Y justo así es. Cada día, antes de dormir, me tomo mi pastilla de Atripla. Cada seis meses voy a hacerme pruebas de rutina, para comprobar que el virus sigue indetectable y que mi sistema inmunológico sigue fortaleciéndose. Voy al gimnasio, trabajo, bailo hasta quedar exhausto. Hay días en los que ni siquiera me acuerdo de que el virus vive conmigo. Pero hay otros días en los que es inevitable reflexionar en los muchísimos sinsabores y momentos terribles que pude ahorrarme de haberme detectado a tiempo.
Por eso escribo este texto. Primero, para que me sirva como una especie de “salida del clóset pública”. Porque después de varios años me siento listo para decirle a la gente que vivo con el virus y que tenerlo en mi cuerpo no me vuelve mejor ni peor persona. Pero también lo hago por todas esas personas que viven con miedo. Si yo tuve que enterarme de mi condición cuando estaba a punto de morir fue por el maldito miedo: miedo a que me señalaran, miedo a formar parte de los “chistes de sidosos”, miedo a que ninguna persona me quisiera porque seguramente pensaría que estaba saliendo con alguien sucio, promiscuo o condenado a muerte. Miedo a hacerme la prueba y recibir ese horrible dictamen que dice “reactivo”.
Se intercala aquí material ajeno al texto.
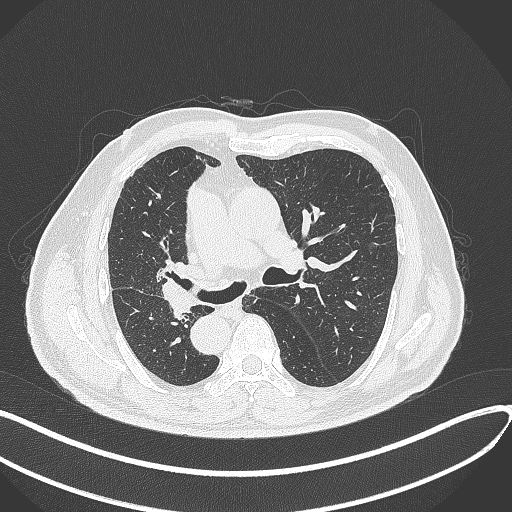
Chest CT, one axial slice; slice 173 of 300 in the series (ordered by position); lung window (W 1500 / L -600 HU); 1 mm slice thickness; 512 × 512 image matrix. Patient: male, 67 years. Case-level facts recorded for this patient, not image findings: clinical TNM (as recorded): T2a N0 M0.
Outlined on this slice (bounding box drawn by a radiologist):
- lung tumour (recorded histology: squamous cell carcinoma): bounding box [x1, y1, x2, y2] px = [158, 272, 201, 322]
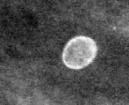
Crop from a digitized film mammogram around one marked abnormality, left breast, MLO view.
Finding: calcifications, morphology lucent center; BI-RADS assessment category 2; subtlety rating 4 on a 1 (subtle) to 5 (obvious) scale; benign without callback (not worked up further).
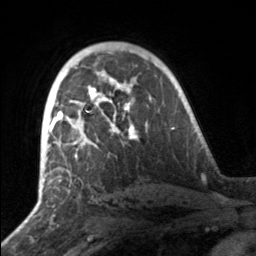
Breast MRI, one axial slice. Slice 101 of 160 in the series (ordered by position). Cropped to one breast. Dynamic contrast-enhanced series, time point 2 of 7 at this slice position (early post-contrast). 3 T. TE 1.7 ms, TR 4.6 ms. 1 mm slice thickness. 256 × 256 image matrix, field of view 160 × 160 mm. Female patient.
Outlined on this slice (semi-automatically segmented with operator editing):
- enhancing-tissue mask used for the functional tumour volume (all voxels passing the contrast-enhancement thresholds inside the analysis volume; usually the tumour): bounding box [x1, y1, x2, y2] px = [49, 81, 137, 158]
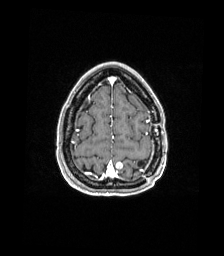
Brain MRI from a brain-tumour surgery series, one axial slice. Position 39 of 176 along the scan axis. T1-weighted post-contrast. 224 × 256 image matrix, field of view 224 × 256 mm. From the clinical record (not read from this slice): histopathology: Atypical meningioma; WHO grade: 2.
Outlined on this slice (outlined manually by an expert reader):
- previous resection cavity: box from (x=138, y=160) to (x=146, y=167) px
- tumour: (x=115, y=162)–(x=123, y=170)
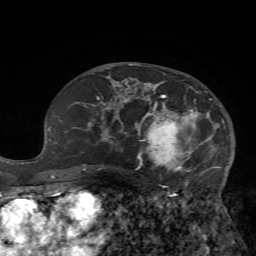
Breast MRI (dynamic contrast-enhanced), one axial slice; position 38 of 72 along the scan axis; cropped to one breast; dynamic contrast-enhanced series, time point 2 of 7 at this slice position (early post-contrast); 1.5 T; TE 4.2 ms, TR 8.7 ms; 2.2 mm slice thickness; 256 × 256 image matrix. Female patient.
Outlined on this slice (semi-automatically segmented with operator editing):
- enhancing-tissue mask used for the functional tumour volume (all voxels passing the contrast-enhancement thresholds inside the analysis volume; usually the tumour): bounding box (x1, y1, x2, y2) in pixels: (125, 78, 226, 186)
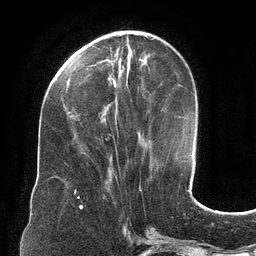
Breast MRI (dynamic contrast-enhanced), one axial slice. Position 41 of 134 along the scan axis. Cropped to one breast. Dynamic contrast-enhanced series, time point 2 of 6 at this slice position (early post-contrast). 3 T. TE 2.7 ms, TR 6.5 ms. 256 × 256 image matrix. Female patient.
Annotated regions visible in this slice (semi-automatic segmentation, software-assisted and operator-edited):
- enhancing-tissue mask used for the functional tumour volume (all voxels passing the contrast-enhancement thresholds inside the analysis volume; usually the tumour): bounding box <68,34,141,124> (left, top, right, bottom; pixels)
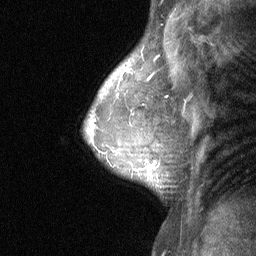
Breast MRI (dynamic contrast-enhanced), one sagittal slice; slice 47 of 64 in the series (ordered by position); dynamic contrast-enhanced study with each time point stored as its own series, time point 2 of 3 at this slice position (early post-contrast, ordered by acquisition time); 1.5 T; TE 4.8 ms, TR 27 ms; 2 mm slice thickness; 256 × 256 image matrix, field of view 180 × 180 mm. Female patient, age 47 years. From the clinical record (not read from this slice): setting: breast cancer imaged before/during neoadjuvant chemotherapy; receptor status: HR-positive, HER2-negative.
Structures marked on this image (semi-automatically segmented with operator editing):
- analysis volume of interest (the breast-tissue region the enhancement analysis was run in; not a lesion): bounding box (x1, y1, x2, y2) in pixels: (104, 138, 165, 195)
- tumour enhancement mask (voxels above the 90 % enhancement threshold inside the analysis volume of interest): (145, 159, 160, 169)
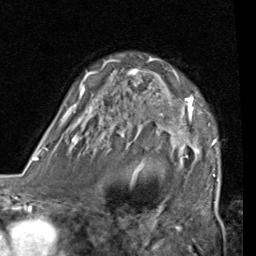
Breast MRI (dynamic contrast-enhanced), one axial slice; slice 54 of 80 in the series (ordered by position); cropped to one breast; dynamic contrast-enhanced series, time point 2 of 7 at this slice position (early post-contrast); 1.5 T; TE 2 ms, TR 5.1 ms; 2 mm slice thickness; 256 × 256 image matrix, field of view 180 × 180 mm. Female patient.
Structures marked on this image (semi-automatically segmented with operator editing):
- enhancing-tissue mask used for the functional tumour volume (all voxels passing the contrast-enhancement thresholds inside the analysis volume; usually the tumour): bounding box <61,58,219,181> (left, top, right, bottom; pixels)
A ustedes, desde el fondo de mi corazón les digo: no tengan miedo. Sus amigos, si lo son de verdad, no se alejarán. Y no, no los despedirán del trabajo, y si lo hacen ustedes llevan las de ganar ante cualquier corte. Pero sobre todo, que el amor no se termina. Ni el amor de pareja, ni el más importante de todos: el propio. Con el tiempo uno aprende a mirarse al espejo y a no sentirse sucio, descompuesto ni condenado.
A ustedes, los que no se hacen la prueba por temor, o los que viven con el VIH en silencio les reafirmo: no tengan miedo. El miedo es lo que casi me mata. Pero en cuanto lo destierran den su vida, en cuanto empiezan a hablar de este virus con la misma naturalidad con la que hablaríamos de una gripe (porque así de natural es), las cosas cambian y la existencia se vuelve mucho más luminosa.
El VIH no es un castigo kármico por putear, no es “su merecido” por no cuidarse, no es un instrumento cósmico por haberse atrevido a ejercer su sexualidad. Se los digo yo, que me infecté estando en una relación monógama. Pero eso es el pasado, ya no me flagelo pensando “cómo fui tan pendejo para infectarme”. Prefiero pensar en lo que me espera adelante. Con una boda en puerta, con una red de amigos y familia que me aman y me aceptan, con un trabajo que me encanta, hoy decido poner mi mirada en un futuro promisorio.
Ya no le tengo miedo al VIH, ya no lo vivo con culpa. Y de corazón espero que estas palabras motiven a más de uno a dejar de temerle a ese enemigo silencioso que sólo es peligroso si dejamos de hablar de él, si no lo atendemos a tiempo o si no tomamos nuestro tratamiento. Hablemos de VIH, hablemos, hablemos, hablemos. Porque nadie más en el mundo merece morir de una enfermedad perfectamente tratable. Porque todos merecemos la felicidad, a pesar de que a veces la ruta parezca tan oscura.